This course is about methodologies and algorithms allowing computer programs to learn from data (examples) and by this become better in solving some given task. The course covers the main principles of machine learning, concentrating on supervised learning algorithms. Acquaintance will be made with the main types of models, such as decision trees, linear models, distance-based models, probabilistic models, ensemble models and neural networks. Practical assignments will be given to building a deeper understanding of the material.
As a prerequisite to taking this course, the students are expected to be able to program in Python and have some basic knowledge about probabilities and statistics. Sufficient knowledge would be gained by taking the courses: LTAT.03.001 Programming and MTMS.01.049 Basic Course on Probability and Statistics. These courses are not mandatory prerequisites but rather provide an indication as to which level of knowledge is expected. In general, it is recommended to take the course LTAT.02.002 Introduction to Data Science before the Machine Learning course.
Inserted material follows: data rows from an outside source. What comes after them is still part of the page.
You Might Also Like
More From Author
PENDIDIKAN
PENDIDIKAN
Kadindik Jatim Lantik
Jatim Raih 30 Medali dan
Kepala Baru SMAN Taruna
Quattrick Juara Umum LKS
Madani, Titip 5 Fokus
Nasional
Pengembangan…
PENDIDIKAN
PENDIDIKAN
The exceptions to this are the computer science master students, who are expected to take Machine Learning in the first semester regardless of whether they have taken LTAT.02.002 Introduction to Data Science earlier or not.
- The course starts on September 9, 2019 (no lecture and no practice sessions during the week September 2-6)
- Monday 10:15 - 12:00, J. Liivi 2, room 111
- Practice Sessions:
- Group 1: Monday 12:15 - 14:00 (J. Liivi 2, room 402, Viacheslav)
- Group 2: Monday 16:15 - 18:00 (J. Liivi 2, room 207, Novin)
- Group 3: Wednesday 16:15 - 18:00 (Ülikooli 17, room 219, Mohamed)
- Group 4: Wednesday 16:15 - 18:00 (J. Liivi 2, room 224, Mikhail)
- Group 5: Tuesday 16:15 - 18:00 (J. Liivi 2, room 404, Vladislav)
- Meelis Kull (email@example.com)
- Teaching Assistants:
- Viacheslav Komisarenko (firstname.lastname@example.org)
- Novin Shahroudi (email@example.com)
- Mohamed Abdelrahman (firstname.lastname@example.org)
- Mikhail Papkov (email@example.com)
- Vladyslav Fediukov (firstname.lastname@example.org)
- Test 1 - Monday, Oct 14, 10:15-11:45
- Test 1 resit - Monday, Nov 4, 18:15-19:45, J. Liivi 2, room 404
- Test 2 - Monday, Nov 18, 10:15-11:45
- Test 2 resit - Monday, Dec 2, 18:15-19:45, J. Liivi 2, room 405
- Test 3 (limited number of students) - Monday, Dec 16, 16:15-18:00
- Test 3 - Monday, Jan 6, 9:00-10:45
- Test 3 resit - Thursday, January 30, 10:00-11:45
Locations of tests will be announced in the course forum on Piazza.
- Forum and discussions will be held in Piazza. Please go there and get enrolled. If you encounter any problems, then please let us know!
Grading and requirements:
The grade is calculated from the total number of points (max 100). The points can be earned as follows:
- Homeworks (36 points): there will be 6 homeworks, each worth 6 points;
- Tests (64 points): there will be 3 tests worth of 20, 20 and 24 points.
In order to pass the course the student must get at least 50% from homeworks (threshold 18 points) and 50% from each of the tests (thresholds 10, 10 and 12 points, respectively).
There will be no exam. The final grade is calculated as explained above.
Homework and test results will be made visible here using pseudonyms.
The course will be partly based on the book
"Machine learning: The Art and Science of Algorithms that Make Sense of Data" by Peter Flach (2012)
Course programming language:
Homeworks are required to be solved using Python version 3. Practice sessions, examples and support is given only for that language.